Dating is one personal milestone that can be awkward to discuss with your parents because it includes emotional and sometimes physical intimacy. Keep in mind your parents were teens once and probably have learned a lot about dating, then strike up some honest conversations.
Know Your Dating Ideals
Before you bring up the subject with your folks, make sure you know what dating looks and feels like to you. Answer a few simple questions in your own mind so you'll be better prepared for the conversation.
- What do you consider as a date?
- Aside from actual outings, what other activities does dating involve?
- What days of the week or times are reasonable to go out on dates?
- Are there specific age limits for people you date?
- Where do you think you'll meet potential partners?
- Do you have boundaries or time frames regarding physical relationships?
Bring It Up In Advance
Don't wait until you've been asked on a date to talk to your parents about it. Knowing ahead of time what is okay and not okay gives you the freedom to accept a date when offered. Conversations about dating can happen more than once and will likely change as you get older. Start talking to your parents as soon as you become interested in guys or girls as more than friends.
Catch Them Calm
Any important conversation goes better when everyone is in a calm, relaxed state. Look for opportunities to chat with your parents when they are in a good mood. Setting up a time in advance could be helpful as it will give them a chance to discuss their shared views on dating. Parents feel much more prepared when they can present a united front. Let them know you'd like to get their thoughts on dating and schedule a private talk on their day off work.
Ask, Don't Tell
Since you're still expected to follow your parents' rules, you'll probably need their permission to start dating. Try to make most of the conversation questions from you rather than statements. This will make your parents feel more respected and show your maturity. Ask questions such as:
- What age do you think is good to start dating?
- When did you start dating?
- What counts as a date?
- What rules would I need to follow to start dating?
- What is your best dating advice?
Back up Your Stance
If your parents disagree with you about when and how you can start dating, come prepared with some facts to back up your side. Listen to their preferences, then share that you've done some research they might find interesting.
- The average girl starts dating at age 12 and a half while boys start at 13 and a half.
- Dating means different things to different people. Kids today go on group dates, simply spend time chatting on the phone or online, or interact at school only.

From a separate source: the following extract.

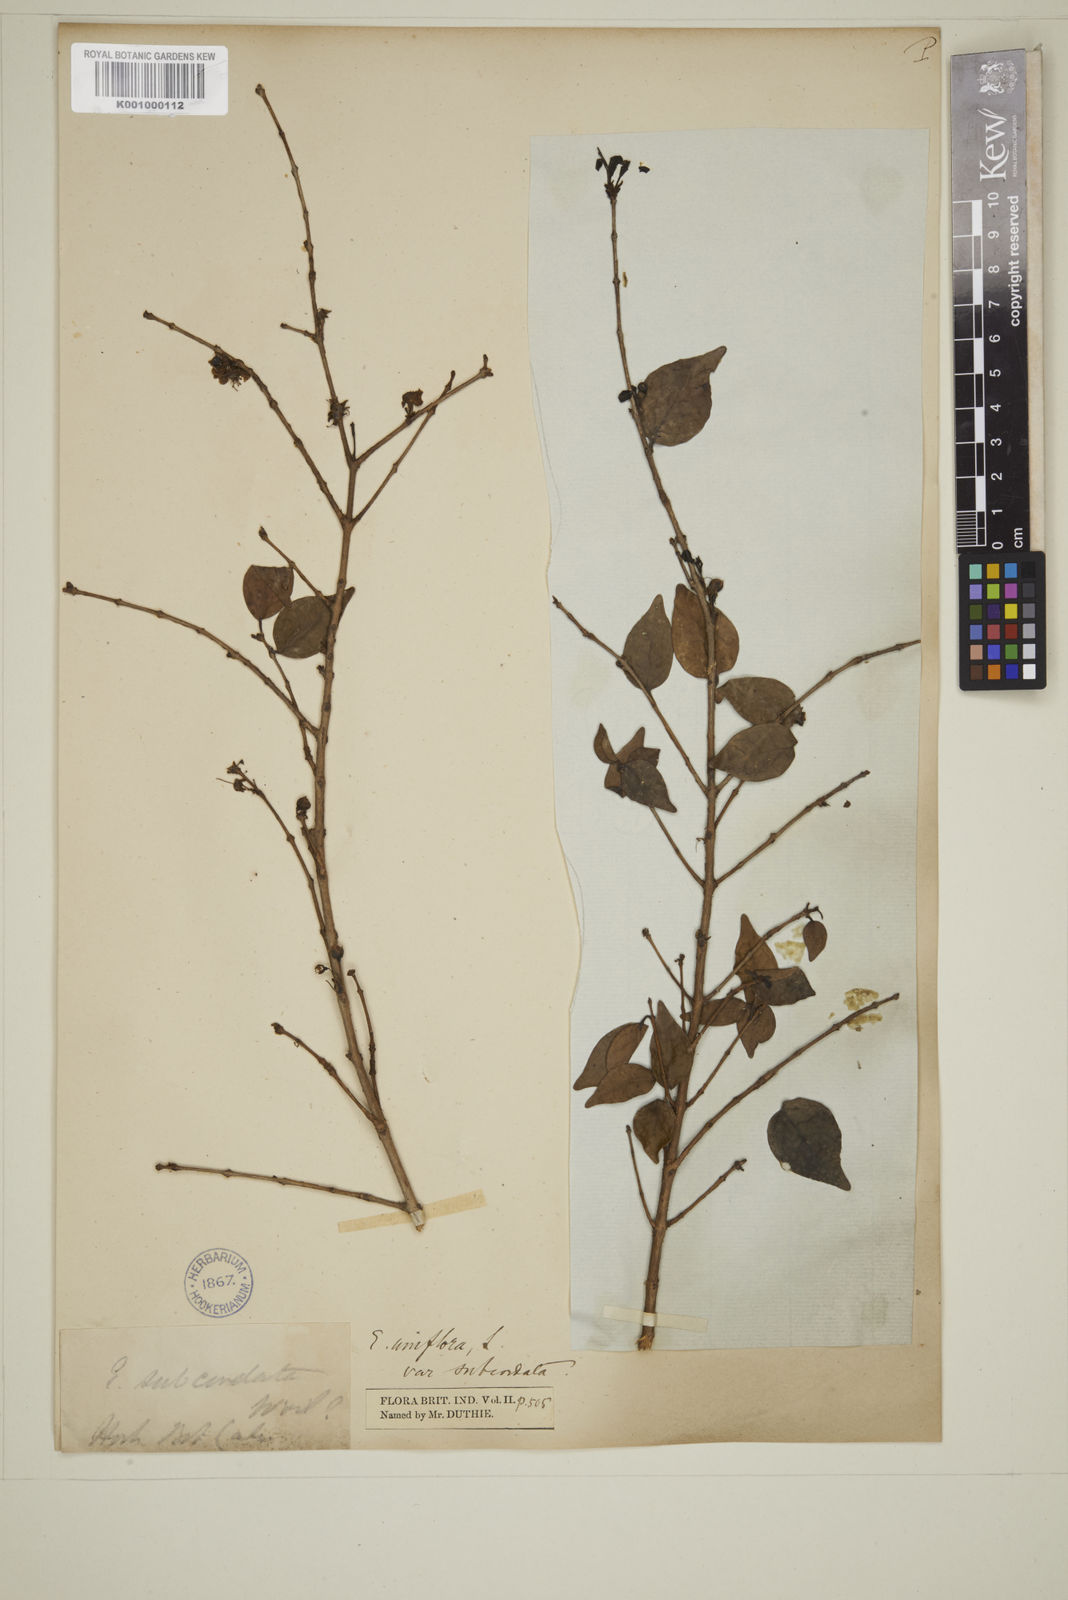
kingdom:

- Pediatricians recommend kids don't start going on individual dates until age 16.
Negotiate the Terms
Walk into the conversation with the expectation that your hopes and your parents' rules probably won't match up perfectly. Be prepared to negotiate some of the dating terms, including letting some of your wishes go without a fight. If you can keep a level head and your emotions in check to show your parents you're willing to give a little if they are, they're more likely to work with you. For example, maybe they say no dates on weeknights, but agree to a later curfew when you do go out.
Whatever you agree to with your parents, make sure you follow through. Stick to the guidelines now and they're more likely to change them in the future. Your parents really just want to protect you from any negativity, so cut them a break. Let them know if you had a good time or not after a date and give them a minor detail or two so they feel included and informed.
Be Mature Enough for the Subject
If you're feeling super uncomfortable or awkward talking to your parents about dating, you might not be quite ready to date. This talk with your folks is a great way to start getting used to discussing difficult topics.